From the material below, pull out every line that contains the word "first" and copy each one unchanged.

§ Records from a dataset:
--- Begin ---

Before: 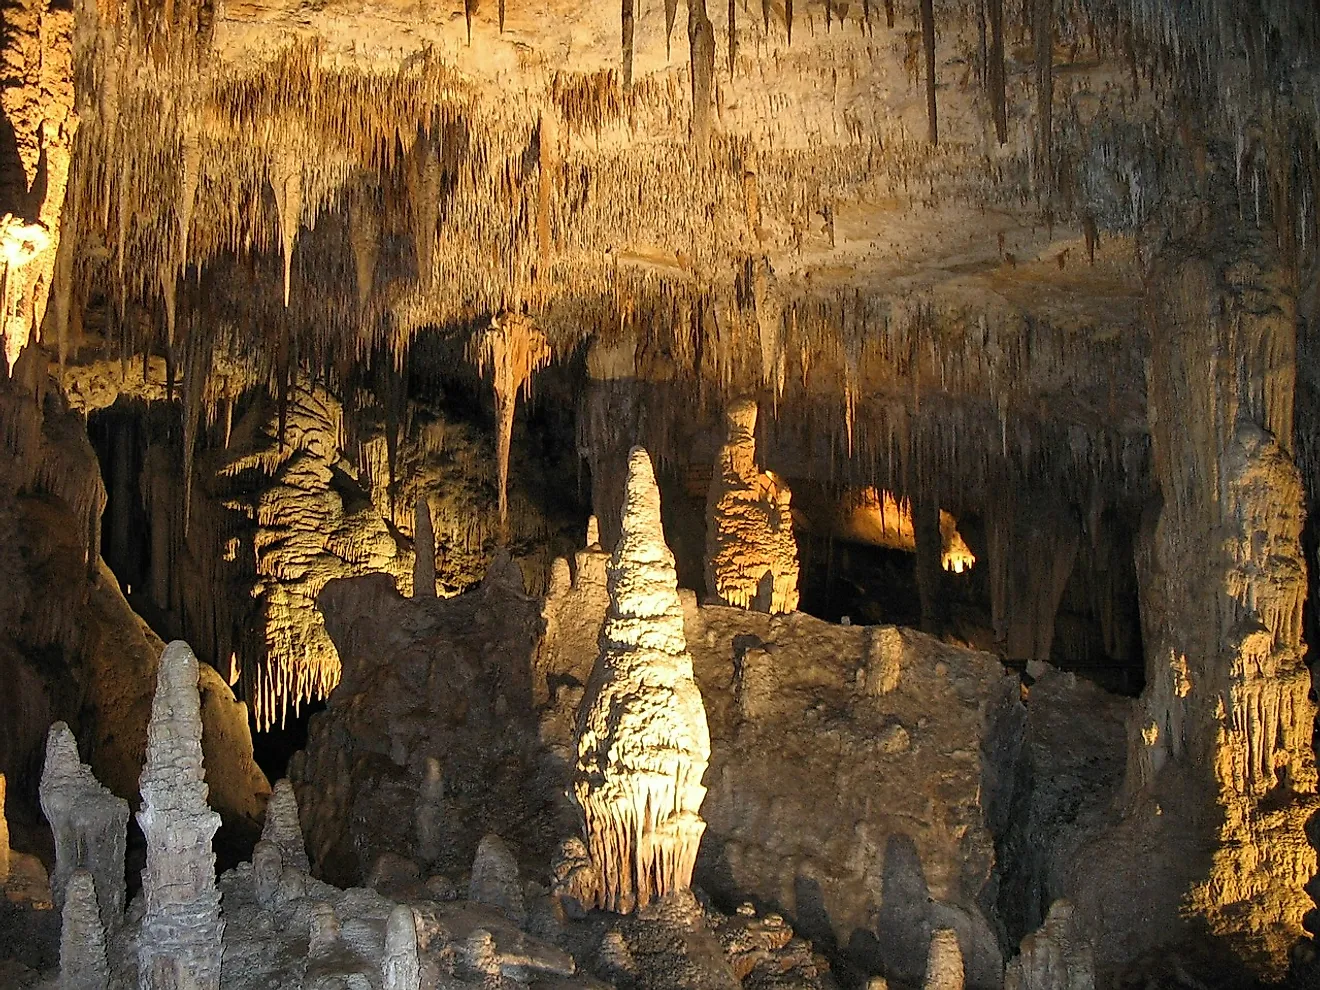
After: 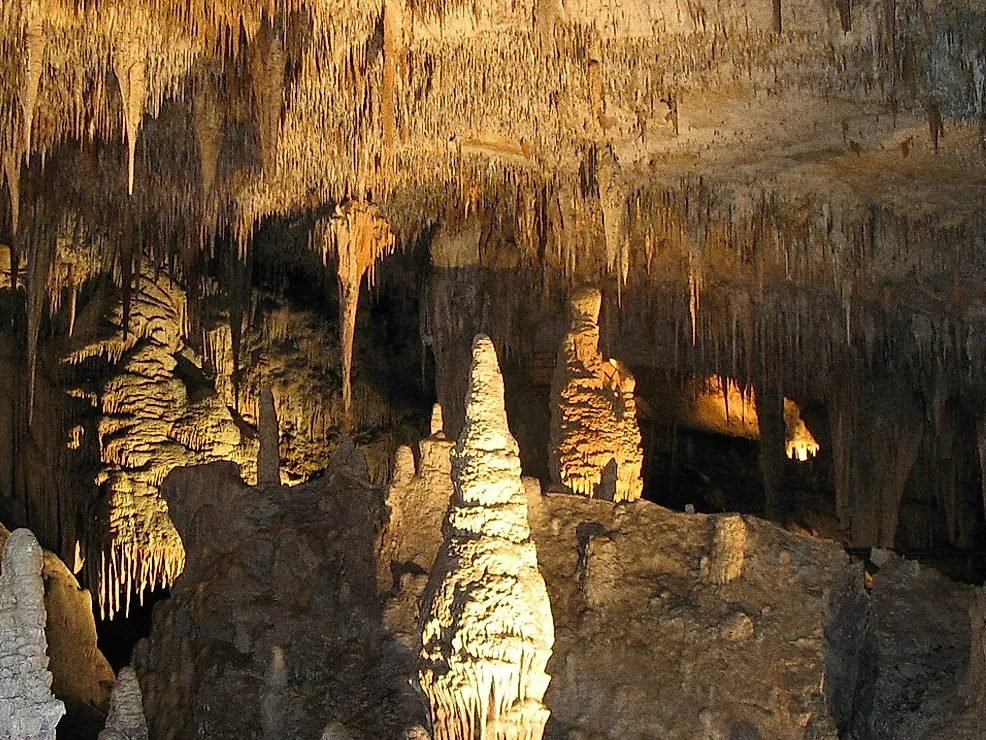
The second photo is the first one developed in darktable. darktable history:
crop and rotate: left 11.831%, top 11.346%, right 13.429%, bottom 13.899%
grain: coarseness 0.09 ISO, strength 40%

--- End ---

§ Task result:
The second photo is the first one developed in darktable. darktable history:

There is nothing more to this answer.